Just put on a happy face
In the experiment participants are shown a number of short video snippets of people listening, talking or responding to some trigger. Their speech is garbled, so that what you hear is not what is said, but how it’s said (an important distinction, as anyone who has ever entered into a romantic relationship knows). They’re then asked to describe the emotional state of the subject with just one word.

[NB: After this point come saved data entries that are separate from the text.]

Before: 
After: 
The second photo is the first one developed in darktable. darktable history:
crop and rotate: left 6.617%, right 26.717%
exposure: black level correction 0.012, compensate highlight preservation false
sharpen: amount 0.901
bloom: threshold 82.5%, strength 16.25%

What researchers have found is that we are remarkably good at reading people’s moods by their faces, voices and posture. So much so in fact, that we can now effectively say that for the far majority of people, X facial expression equals Y emotion (confirming what fans of Eric Conveys an Emotion have known for years.)
You read my mind
So what does this mean for autism sufferers? Quite a lot actually. Growing up, most of us learn to “read” facial expressions naturally. We just know that when a parent pulls that face, it means we’re in trouble. But to an autistic person, suffering from so called “mind blindness”, it’s not so simple. Researchers hope now it might be possible to teach autistic people facial expressions. In fact, Professor Simon Baron-Cohen, director of the Autism Research Centre at Cambridge, has already produced The Mind Reading DVD, a comprehensive guide to reading facial expressions.
Of course we should celebrate our differences. But these developments – based on results obtained and verified by crowdsourcing – show that equally we should celebrate our similarities. After all, it’s these shared understandings that make human empathy so miraculously efficient. Even though we may be part of the crowd, we’re all still individuals.